Board member pushing for new plans for Carson Park
By Mason Watkins
McCRACKEN Co, Ky -
It's purpose is carved in stone. Carson Park: for horse shows, county fairs and horse training. Sandra Deweese told Local 6 the park can be re-imagined while keeping that spirit.
She has been on the Carson Park Board since 2003 and has been working on her plan for more than a year. She got help and ideas from other horse parks in the country and talked with community leaders and architects while developing her proposed plan.
"It's a new park," she said. "It's not an upgraded improvement of what we already have."
She said an indoor riding arena is a must. There are very few in the state and area. Only a handful of horse shows get booked at the current park because weather could easily cancel events. Plus, she'd like to see a special needs horse barn built nearby so therapeutic riding can resume. Add in three additional outdoor arenas, a riding trail, a retail building, and maybe a horse-themed playground and DeWeese said the park would be educational, therapeutic, a tourist attraction, and benefit the economy by bringing in income and jobs.
DeWeese presented her plan to the McCracken County Fiscal Court Monday night. It's the first time this court has seen it, but previous commissioners saw a similar plan two years ago. Under Judge Executive Van Newberry, the county chipped in 50 percent matches for the grants the Park received. DeWeese said it was very beneficial because the money provided heating and air conditioning in Floral Hall, allowing it to be rented year-round. However, a lot of the money never came, hung up waiting for federal approval.

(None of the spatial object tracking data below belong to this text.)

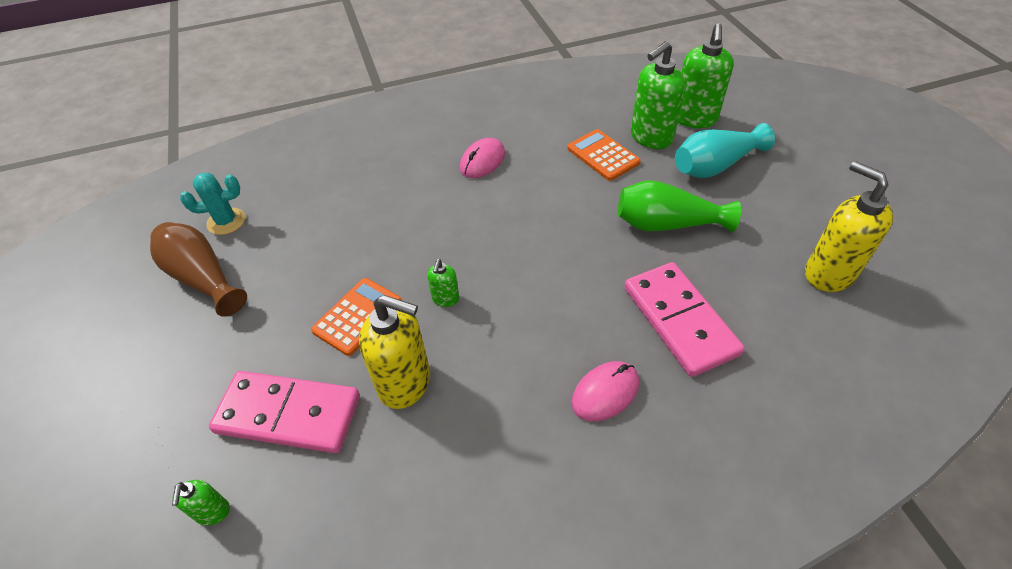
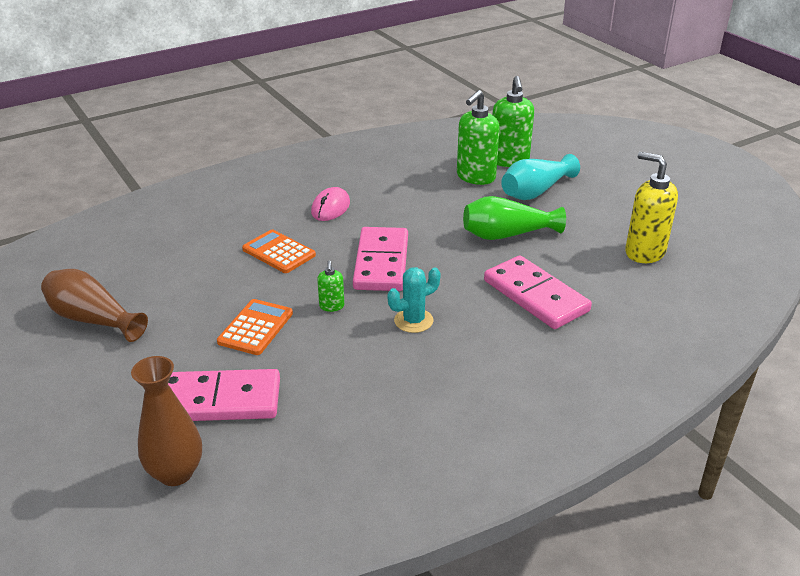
camera: 15 degrees left, 15 degrees down
(213, 512) = (176, 473): green soap dispenser -> brown vase
(226, 221) = (98, 276): turquoise cactus -> turquoise cactus (413, 321)
(405, 383) = (316, 366): yellow soap dispenser -> none
(516, 245) = (381, 263): none -> pink domino
(603, 155) = (438, 193): orange calculator -> orange calculator (279, 252)
(605, 392) = (489, 348): pink mouse -> none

"I'm asking for the county's support, both with their words and actions and also I'd like some money," she said. DeWeese said, in the best-case scenario that she gets everything in her plan, it could cost from $3 to $4 million and they could renovate the park all at once with a grand re-opening. It's more likely it will be completed project-by-project through grants, private donations, and some county support. She said it will be much harder to do without a thumbs-up from the Fiscal Court.